Studio album by Fischer-Z
- Released: 4 May 1979
- Studio: Eden Studios, Chiswick, London; Wessex Sound Studios, Highbury, London
- Genre: New wave
- Length: 37:00
- Label: United Artists
- Producer: Mike Howlett

Fischer-Z chronology
|  | Word Salad (1979) | Going Deaf for a Living (1980) |

= Word Salad (album) =

Word Salad is a 1979 debut album by Fischer-Z. John Watts and Steve Skolnik formed the band in 1976 whilst at Brunel University. John Watts had been travelling up and down the country playing the club circuit. Fischer-Z was playing a crossover of the new wave, punk and reggae genres. In 1978, the band secured a record deal with United Artists, alongside the Buzzcocks, The Stranglers and Dr.

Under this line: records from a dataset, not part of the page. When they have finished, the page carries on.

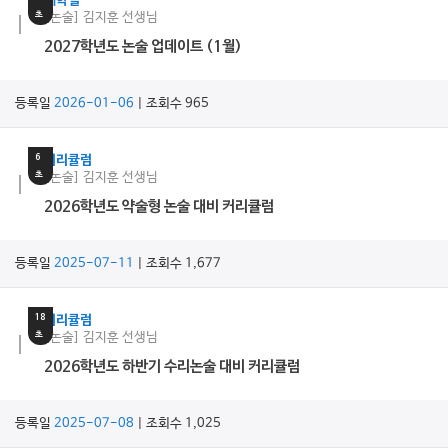
대학별
초
[논술] 김지훈 선생님
2027학년도 논술 업데이트 (1월)
등록일
2026-01-06
| 조회수 965
11
분
6
커리큘럼
초
[논술] 김지훈 선생님
2026학년도 약술형 논술 대비 커리큘럼
등록일
2025-07-11
| 조회수 1,677
11
분
18
커리큘럼
초
[논술] 김지훈 선생님
2026학년도 하반기 수리논술 대비 커리큘럼
등록일
2025-07-08
| 조회수 1,025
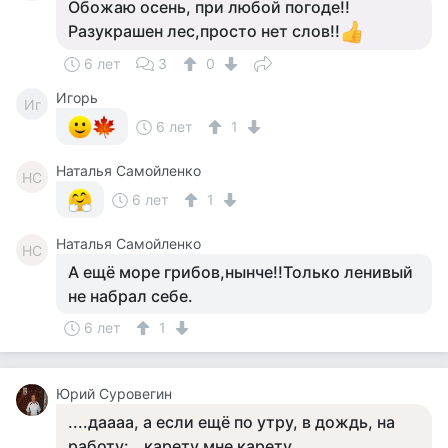
Обожаю осень, при любой погоде!!
Разукрашен лес,просто нет слов!!
6 лет
3
0
Игорь
Иг
6 лет
1
Наталья Самойленко
НС
6 лет
1
Наталья Самойленко
НС
А ещё море грибов,нынче!!Только ленивый
не набрал себе.
6 лет
1
Юрий Суровегин
....даааа, а если ещё по утру, в дождь, на
работу:...карету мне карету.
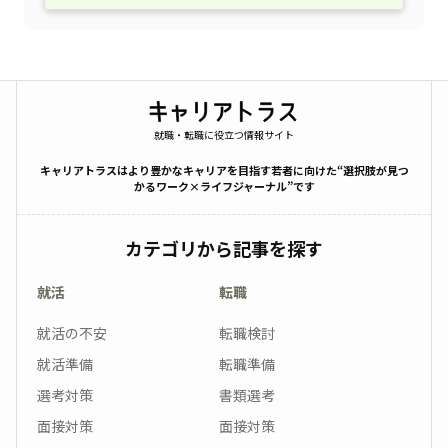
就職・転職に役立つ情報サイト
キャリアトラスはより豊かなキャリアを目指す若者に向けた“選択肢が見つ
かるワーク×ライフジャーナル”です
カテゴリから記事を探す
就活
転職
就活の不安
転職検討
就活準備
転職準備
選考対策
書類選考
面接対策
面接対策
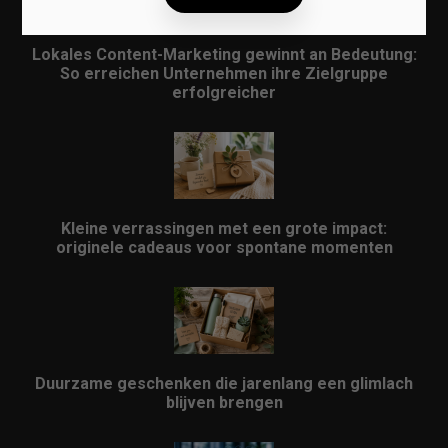
Lokales Content-Marketing gewinnt an Bedeutung:
So erreichen Unternehmen ihre Zielgruppe
erfolgreicher
Kleine verrassingen met een grote impact:
originele cadeaus voor spontane momenten
Duurzame geschenken die jarenlang een glimlach
blijven brengen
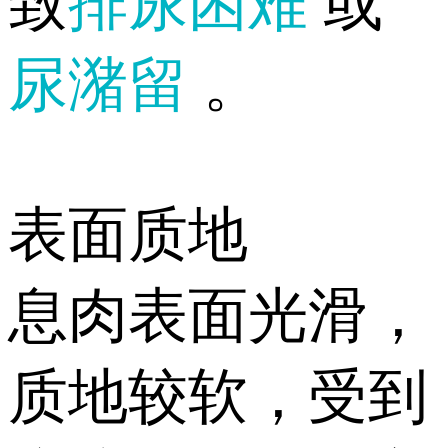
致
排尿困难
或
尿潴留
。
表面质地
息肉表面光滑，
质地较软，受到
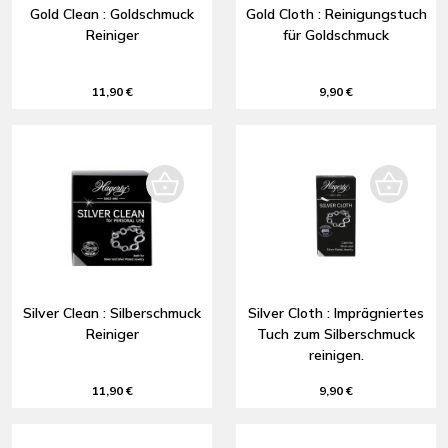
Gold Clean : Goldschmuck
Gold Cloth : Reinigungstuch
Reiniger
für Goldschmuck
11,90 €
9,90 €
Silver Clean : Silberschmuck
Silver Cloth : Imprägniertes
Reiniger
Tuch zum Silberschmuck
reinigen.
11,90 €
9,90 €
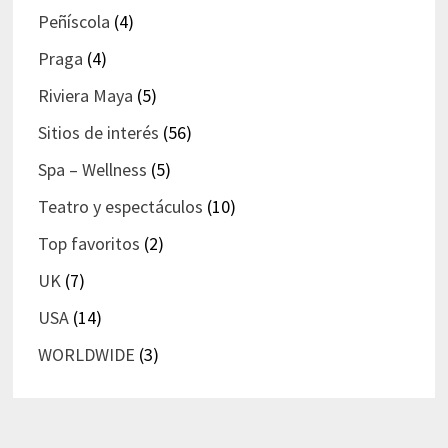
Peñíscola
(4)
Praga
(4)
Riviera Maya
(5)
Sitios de interés
(56)
Spa – Wellness
(5)
Teatro y espectáculos
(10)
Top favoritos
(2)
UK
(7)
USA
(14)
WORLDWIDE
(3)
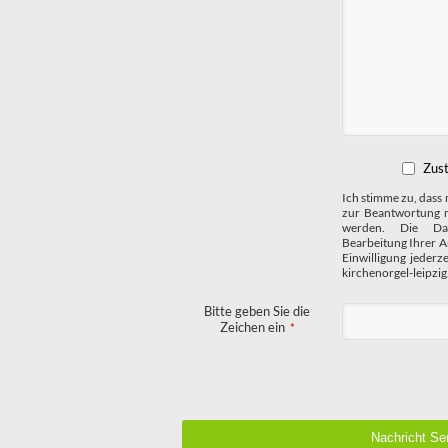
Zus
Ich stimme zu, das
zur Beantwortung m
werden. Die Da
Bearbeitung Ihrer A
Einwilligung jederz
kirchenorgel-leipzig
Bitte geben Sie die
Zeichen ein
*
Nachricht Se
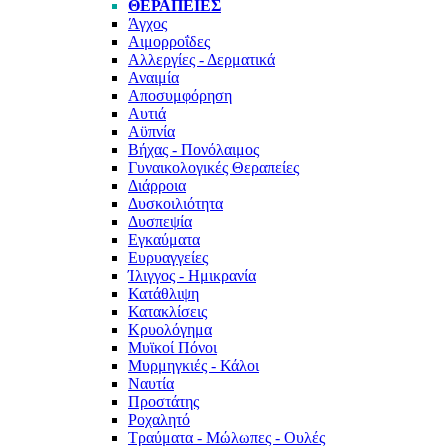
ΘΕΡΑΠΕΊΕΣ
Άγχος
Αιμορροΐδες
Αλλεργίες - Δερματικά
Αναιμία
Αποσυμφόρηση
Αυτιά
Αϋπνία
Βήχας - Πονόλαιμος
Γυναικολογικές Θεραπείες
Διάρροια
Δυσκοιλιότητα
Δυσπεψία
Εγκαύματα
Ευρυαγγείες
Ίλιγγος - Ημικρανία
Κατάθλιψη
Κατακλίσεις
Κρυολόγημα
Μυϊκοί Πόνοι
Μυρμηγκιές - Κάλοι
Ναυτία
Προστάτης
Ροχαλητό
Τραύματα - Μώλωπες - Ουλές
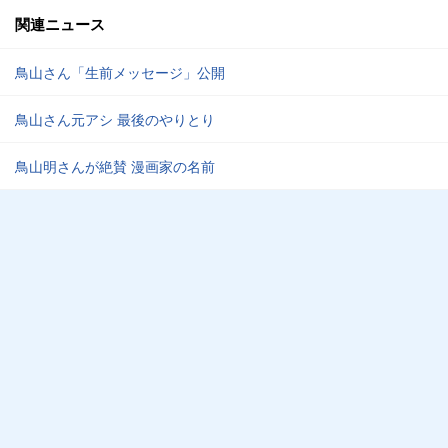
関連ニュース
鳥山さん「生前メッセージ」公開
鳥山さん元アシ 最後のやりとり
鳥山明さんが絶賛 漫画家の名前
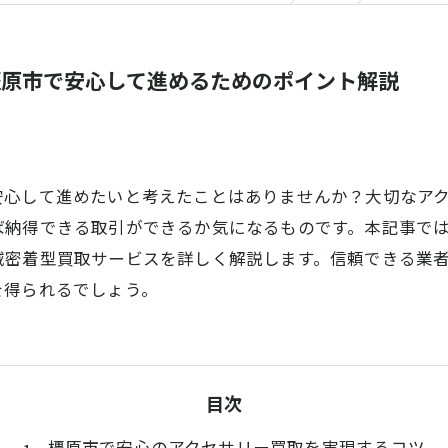
橿原市で安心して進めるためのポイント解説
安心して進めたいと考えたことはありませんか？大切なア
ば納得できる取引ができるか気になるものです。本記事で
域密着型買取サービスを詳しく解説します。信頼できる業
を得られるでしょう。
目次
橿原市で安心のアクセサリー買取を実現するコツ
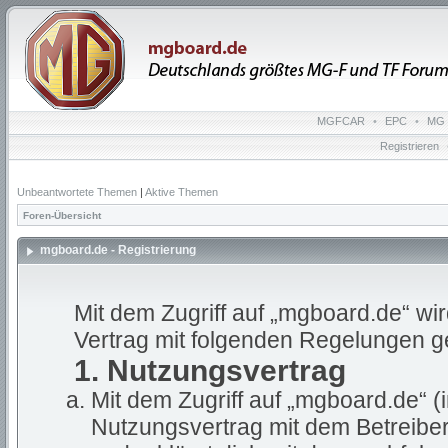
MGFCAR
•
EPC
•
MG 
Registrieren
Unbeantwortete Themen
|
Aktive Themen
Foren-Übersicht
mgboard.de - Registrierung
Mit dem Zugriff auf „mgboard.de“ wi
Vertrag mit folgenden Regelungen g
1. Nutzungsvertrag
Mit dem Zugriff auf „mgboard.de“ (
Nutzungsvertrag mit dem Betreiber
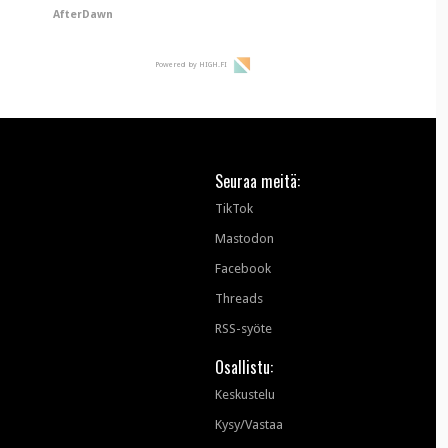
salakuvaaville
AfterDawn
hyypiöille
Powered by HIGH.FI
Seuraa meitä:
TikTok
Mastodon
Facebook
Threads
RSS-syöte
Osallistu:
Keskustelu
Kysy/Vastaa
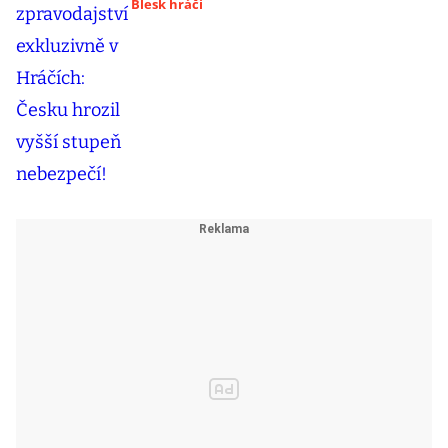
Blesk hráči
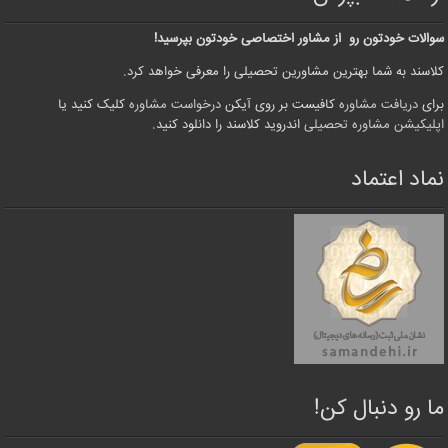
سوالات خودتون رو از مشاور اختصاصی خودتون بپرسید!
کلاسند به شما بهترین مشاورین تحصیلی را معرفی خواهد کرد.
برای
دریافت مشاوره
کافیست بر روی آیکن
درخواست مشاوره
کلیک کنید یا
اپلیکیشن مشاوره تحصیلی
اندروید کلاسند را دانلود کنید.
نماد اعتماد
ما رو دنبال کن!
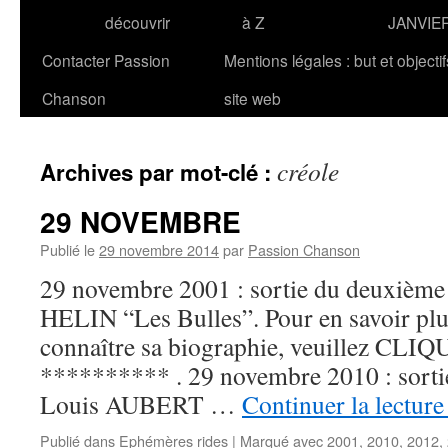
découvrir
à Z
JANVIE
Contacter Passion
Mentions légales : but et objecti
Chanson
site web
créole
Archives par mot-clé :
29 NOVEMBRE
Publié le
29 novembre 2014
par
Passion Chanson
29 novembre 2001 : sortie du deuxième
HELIN “Les Bulles”. Pour en savoir plus 
connaître sa biographie, veuillez CLIQ
********** . 29 novembre 2010 : sortie
Louis AUBERT …
Continuer la lectur
Publié dans
Ephémères rides
|
Marqué avec
2001
,
2010
,
2012
,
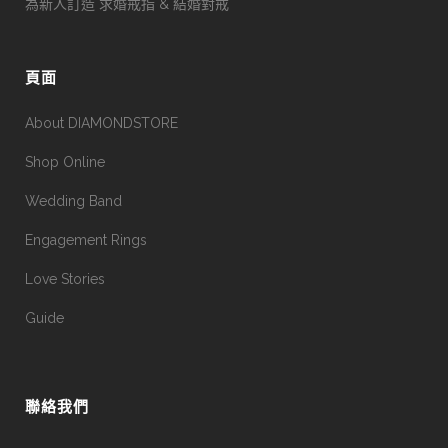
為新人訂造 求婚戒指 & 結婚對戒
頁面
About DIAMONDSTORE
Shop Online
Wedding Band
Engagement Rings
Love Stories
Guide
聯絡我們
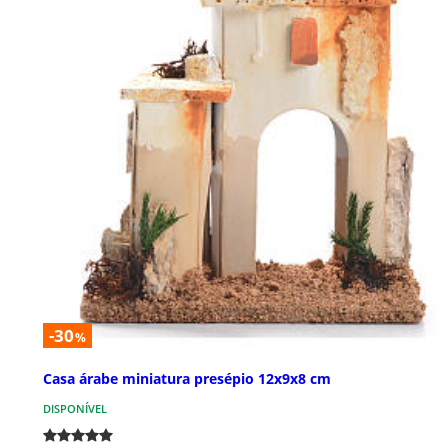
-30
%
Casa árabe miniatura presépio 12x9x8 cm
DISPONÍVEL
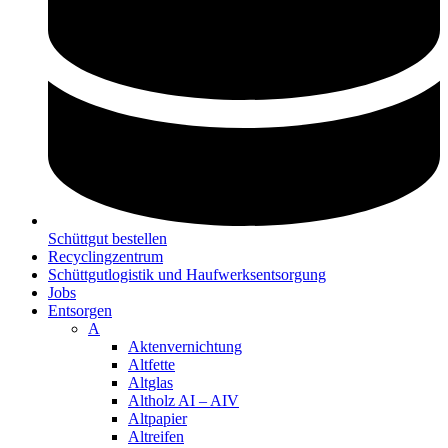
Schüttgut bestellen
Recyclingzentrum
Schüttgutlogistik und Haufwerksentsorgung
Jobs
Entsorgen
A
Aktenvernichtung
Altfette
Altglas
Altholz AI – AIV
Altpapier
Altreifen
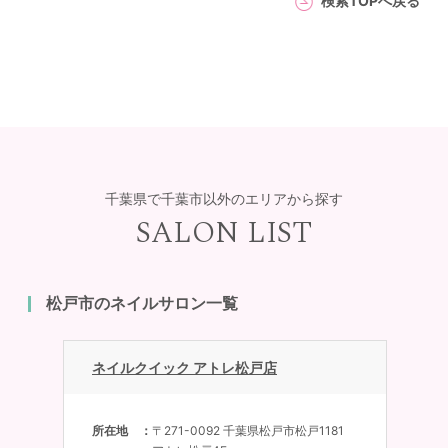
検索TOPへ戻る
千葉県で千葉市以外のエリアから探す
SALON LIST
松戸市のネイルサロン一覧
ネイルクイック アトレ松戸店
所在地
〒271-0092 千葉県松戸市松戸1181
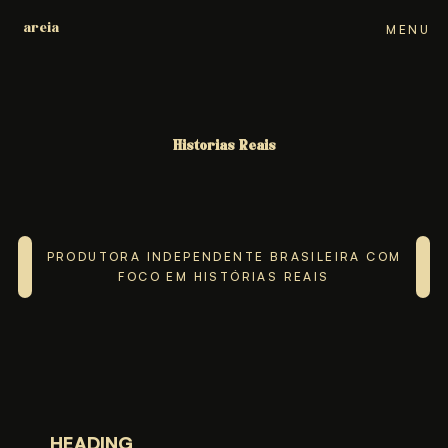
areia
areia
areia
areia
areia
MENU
CLOSE
Histórias Reais
Histórias Reais
Histórias Reais
Histórias Reais
Histórias Reais
PRODUTORA INDEPENDENTE BRASILEIRA COM
FOCO EM HISTÓRIAS REAIS
HEADING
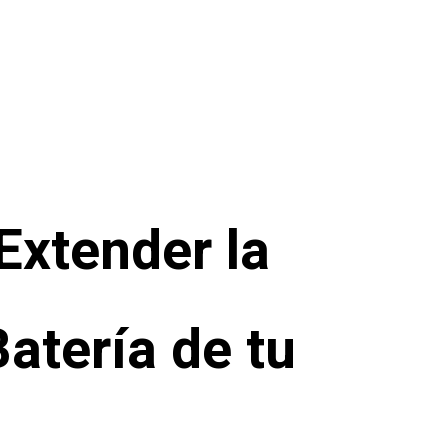
Extender la
Batería de tu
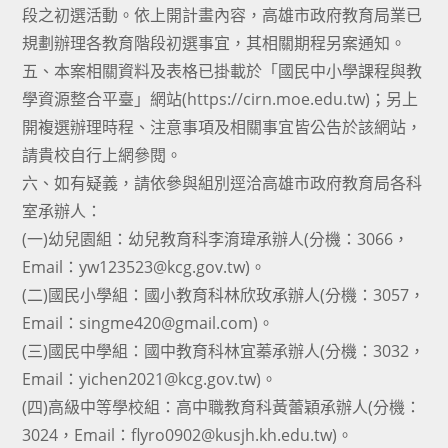
段之初選活動。依上開計畫內容，高雄市政府教育局業已
規劃辦理各教育階段初選事宜，其相關期程另案通知。
五、本案相關資料及表格已掛載於「國民中小學課程與教
學資源整合平臺」網站(https://cirn.moe.edu.tw)；另上
開複選辦理時程、注意事項及相關事宜皆公告於該網站，
請貴校自行上網參閱。
六、如有疑義，請依參與組別逕洽高雄市政府教育局各科
室承辦人：
(一)幼兒園組：幼兒教育科李淯瑋承辦人(分機：3066，
Email：yw123523@kcg.gov.tw)。
(二)國民小學組：國小教育科林欣玫承辦人(分機：3057，
Email：singme420@gmail.com)。
(三)國民中學組：國中教育科林宜蓁承辦人(分機：3032，
Email：yichen2021@kcg.gov.tw)。
(四)高級中等學校組：高中職教育科黃蕾穎承辦人(分機：
3024，Email：flyro0902@kusjh.kh.edu.tw)。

Feelgood.

Professional ratings
Review scores
| Source | Rating |
| Allmusic | Star |
| Smash Hits | (favourable) |

==Track listing==
All tracks composed by John Watts; except where noted.
1. "Pretty Paracetamol" (also known as: "First Impressions", but this name doesn't usually feature on the CD releases) – 3:57
2. "Acrobats" (Watts, David Graham) – 2:42
3. "The Worker" – 3:36
4. "Spiders" (Watts, Steve Skolnik) – 1:42
5. "Remember Russia" – 3:29
6. "The French Let Her" (Watts, Steve Skolnik) – 3:21
7. "Lies" – 3:57
8. "Wax Dolls" – 2:46
9. "Headlines" – 3:21
10. "Nice to Know" – 2:52
11. "Billy and the Motorway Police" (Watts, David Graham) – 2:11
12. "Lemmings" (Watts, Steve Skolnik) – 3:02

==Personnel==
- Fischer-Z
- John Watts - lead vocals, guitar
- Steve Skolnik - keyboards, vocals
- David Graham - bass guitar
- Steve Liddle - drums, percussion
- Technical
- Gary Edwards, Aldo Bocca - recording engineer
- John Pasche - art direction, design
- John Wedge - photography

==Notes==
- The songs "Wax Dolls", "Remember Russia", "The Worker" and "Pretty Paracetamol" (although named on single release as "First Impressions") were used as singles. "The Worker" being the most successful, hitting #53 on the UK charts (Note: The 7" single version of "The Worker" is slightly remixed from the album and emphasises the keyboards. This version has yet to appear on CD to date).
- The album was first released on CD in 1989. In 1997 "Disky Communications Europe" re-released the album under the title "The Worker". It included two bonus tracks: "Limbo" and "Marliese"; the first appearing on Fischer-Z's second album Going Deaf For A Living, and the latter appearing on their third, Red Skies Over Paradise. In 2005, Disky re-released this version again, this time simply going by the title "Fischer-Z".